JOB ITEM
Pull out every line of the material below that contains the string "Hardiness", matching uppercase and lowercase letters exactly.

INPUT RECORDS
= = = = = = =

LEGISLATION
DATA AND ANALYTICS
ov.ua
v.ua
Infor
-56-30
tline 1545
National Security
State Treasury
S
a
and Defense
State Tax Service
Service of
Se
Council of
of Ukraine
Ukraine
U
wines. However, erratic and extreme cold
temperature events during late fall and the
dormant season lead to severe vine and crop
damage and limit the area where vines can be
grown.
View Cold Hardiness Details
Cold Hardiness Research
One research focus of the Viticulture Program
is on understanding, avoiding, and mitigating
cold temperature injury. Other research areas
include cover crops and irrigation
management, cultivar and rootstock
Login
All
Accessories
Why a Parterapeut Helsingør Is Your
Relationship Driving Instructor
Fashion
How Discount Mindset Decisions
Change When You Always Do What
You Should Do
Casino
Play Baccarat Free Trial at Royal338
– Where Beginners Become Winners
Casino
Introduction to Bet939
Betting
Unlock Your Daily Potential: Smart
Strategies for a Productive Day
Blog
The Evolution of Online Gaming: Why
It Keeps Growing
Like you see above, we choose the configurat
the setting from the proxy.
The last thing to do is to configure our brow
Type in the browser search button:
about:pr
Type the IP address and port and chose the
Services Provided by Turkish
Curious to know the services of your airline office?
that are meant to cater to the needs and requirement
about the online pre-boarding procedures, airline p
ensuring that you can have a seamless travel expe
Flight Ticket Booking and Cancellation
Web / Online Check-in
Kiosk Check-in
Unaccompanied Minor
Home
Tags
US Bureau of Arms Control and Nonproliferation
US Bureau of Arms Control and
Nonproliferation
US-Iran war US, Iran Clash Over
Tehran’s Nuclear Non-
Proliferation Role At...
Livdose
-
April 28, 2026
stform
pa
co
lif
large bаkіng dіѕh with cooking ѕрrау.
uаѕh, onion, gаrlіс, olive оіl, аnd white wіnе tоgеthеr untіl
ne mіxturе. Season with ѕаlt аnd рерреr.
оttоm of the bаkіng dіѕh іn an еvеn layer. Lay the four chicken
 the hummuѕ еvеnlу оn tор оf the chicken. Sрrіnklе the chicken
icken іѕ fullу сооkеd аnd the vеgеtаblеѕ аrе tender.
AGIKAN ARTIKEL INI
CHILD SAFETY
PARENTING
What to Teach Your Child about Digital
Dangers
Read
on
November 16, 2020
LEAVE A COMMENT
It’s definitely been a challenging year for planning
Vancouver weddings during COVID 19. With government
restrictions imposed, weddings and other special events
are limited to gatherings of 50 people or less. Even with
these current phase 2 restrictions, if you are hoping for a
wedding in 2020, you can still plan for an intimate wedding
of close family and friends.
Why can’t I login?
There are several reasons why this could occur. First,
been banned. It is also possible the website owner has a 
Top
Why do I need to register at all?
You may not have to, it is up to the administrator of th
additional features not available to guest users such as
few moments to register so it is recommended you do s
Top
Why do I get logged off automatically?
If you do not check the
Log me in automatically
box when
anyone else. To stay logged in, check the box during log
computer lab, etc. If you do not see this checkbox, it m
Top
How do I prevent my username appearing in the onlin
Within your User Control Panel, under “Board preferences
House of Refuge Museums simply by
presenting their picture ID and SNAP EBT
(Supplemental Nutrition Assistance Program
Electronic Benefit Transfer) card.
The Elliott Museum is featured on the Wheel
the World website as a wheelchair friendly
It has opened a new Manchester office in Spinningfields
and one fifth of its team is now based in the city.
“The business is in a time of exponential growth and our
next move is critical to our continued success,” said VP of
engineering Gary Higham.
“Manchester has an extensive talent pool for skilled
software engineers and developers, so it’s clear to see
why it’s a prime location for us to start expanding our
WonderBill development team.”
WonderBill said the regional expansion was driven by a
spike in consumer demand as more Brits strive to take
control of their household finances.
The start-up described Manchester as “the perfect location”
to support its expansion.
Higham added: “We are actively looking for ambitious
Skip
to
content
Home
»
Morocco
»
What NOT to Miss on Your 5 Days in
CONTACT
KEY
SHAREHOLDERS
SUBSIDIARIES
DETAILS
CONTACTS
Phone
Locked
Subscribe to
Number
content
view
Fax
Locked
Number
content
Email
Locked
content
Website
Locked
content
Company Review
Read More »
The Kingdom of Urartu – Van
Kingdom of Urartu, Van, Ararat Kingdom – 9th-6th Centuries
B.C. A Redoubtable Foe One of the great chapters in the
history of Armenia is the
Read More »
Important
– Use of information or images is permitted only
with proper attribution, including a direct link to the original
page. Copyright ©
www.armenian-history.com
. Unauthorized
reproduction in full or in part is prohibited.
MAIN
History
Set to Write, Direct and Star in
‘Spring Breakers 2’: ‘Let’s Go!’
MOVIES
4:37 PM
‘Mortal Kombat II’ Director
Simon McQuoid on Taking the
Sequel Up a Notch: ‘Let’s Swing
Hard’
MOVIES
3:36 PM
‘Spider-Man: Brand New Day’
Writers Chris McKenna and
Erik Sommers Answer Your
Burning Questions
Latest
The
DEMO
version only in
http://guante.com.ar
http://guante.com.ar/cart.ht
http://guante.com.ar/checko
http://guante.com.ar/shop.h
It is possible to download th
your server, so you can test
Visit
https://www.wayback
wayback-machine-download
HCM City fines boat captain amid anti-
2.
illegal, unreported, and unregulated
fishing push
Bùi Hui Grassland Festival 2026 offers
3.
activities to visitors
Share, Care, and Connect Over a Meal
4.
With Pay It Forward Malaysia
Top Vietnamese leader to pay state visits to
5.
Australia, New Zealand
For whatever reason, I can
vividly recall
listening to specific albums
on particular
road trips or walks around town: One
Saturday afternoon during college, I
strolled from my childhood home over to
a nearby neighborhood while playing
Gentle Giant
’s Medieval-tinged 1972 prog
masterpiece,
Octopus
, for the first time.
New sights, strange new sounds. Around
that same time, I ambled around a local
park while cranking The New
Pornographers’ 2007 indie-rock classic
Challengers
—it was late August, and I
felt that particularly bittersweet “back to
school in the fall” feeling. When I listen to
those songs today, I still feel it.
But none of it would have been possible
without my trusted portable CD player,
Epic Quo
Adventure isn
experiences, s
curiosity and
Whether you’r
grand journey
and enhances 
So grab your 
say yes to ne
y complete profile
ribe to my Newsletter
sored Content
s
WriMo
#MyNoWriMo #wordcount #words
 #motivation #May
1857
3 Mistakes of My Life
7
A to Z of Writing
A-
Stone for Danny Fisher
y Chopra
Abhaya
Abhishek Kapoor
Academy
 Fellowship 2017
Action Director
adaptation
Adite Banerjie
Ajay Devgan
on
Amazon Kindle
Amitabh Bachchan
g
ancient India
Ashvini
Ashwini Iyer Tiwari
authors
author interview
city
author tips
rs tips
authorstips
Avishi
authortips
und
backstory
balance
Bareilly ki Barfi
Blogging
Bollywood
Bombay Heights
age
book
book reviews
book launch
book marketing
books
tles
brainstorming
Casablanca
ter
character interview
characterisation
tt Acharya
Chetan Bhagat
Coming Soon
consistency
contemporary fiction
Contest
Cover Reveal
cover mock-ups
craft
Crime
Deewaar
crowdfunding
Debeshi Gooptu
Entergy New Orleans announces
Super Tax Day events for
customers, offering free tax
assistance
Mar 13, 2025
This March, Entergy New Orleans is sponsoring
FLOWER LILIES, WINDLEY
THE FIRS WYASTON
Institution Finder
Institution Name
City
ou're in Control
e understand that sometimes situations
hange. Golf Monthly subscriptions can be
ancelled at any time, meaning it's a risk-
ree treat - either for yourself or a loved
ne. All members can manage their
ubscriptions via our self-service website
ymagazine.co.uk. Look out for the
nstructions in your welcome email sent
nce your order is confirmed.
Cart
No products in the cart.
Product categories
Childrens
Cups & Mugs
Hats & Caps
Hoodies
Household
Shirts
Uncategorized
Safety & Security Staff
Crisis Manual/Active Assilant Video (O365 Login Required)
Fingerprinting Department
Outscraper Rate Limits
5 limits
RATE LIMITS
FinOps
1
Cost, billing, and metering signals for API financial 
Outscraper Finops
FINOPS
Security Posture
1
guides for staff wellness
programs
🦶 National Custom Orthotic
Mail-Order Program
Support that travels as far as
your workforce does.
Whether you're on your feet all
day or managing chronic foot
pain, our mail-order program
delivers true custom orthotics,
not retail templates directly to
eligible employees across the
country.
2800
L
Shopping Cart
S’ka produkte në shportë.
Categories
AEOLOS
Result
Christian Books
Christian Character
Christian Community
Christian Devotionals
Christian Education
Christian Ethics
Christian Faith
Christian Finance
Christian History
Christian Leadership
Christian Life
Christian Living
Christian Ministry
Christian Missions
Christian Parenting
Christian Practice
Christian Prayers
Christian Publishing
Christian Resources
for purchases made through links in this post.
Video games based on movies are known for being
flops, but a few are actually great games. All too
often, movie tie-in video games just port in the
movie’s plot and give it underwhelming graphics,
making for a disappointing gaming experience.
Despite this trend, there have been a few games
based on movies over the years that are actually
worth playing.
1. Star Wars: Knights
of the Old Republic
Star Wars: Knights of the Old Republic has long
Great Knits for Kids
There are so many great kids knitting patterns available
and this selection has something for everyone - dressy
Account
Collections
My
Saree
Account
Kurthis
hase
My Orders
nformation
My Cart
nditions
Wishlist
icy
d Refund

= = = = = = =

OUTPUT FOR THIS TASK
View Cold Hardiness Details
Cold Hardiness Research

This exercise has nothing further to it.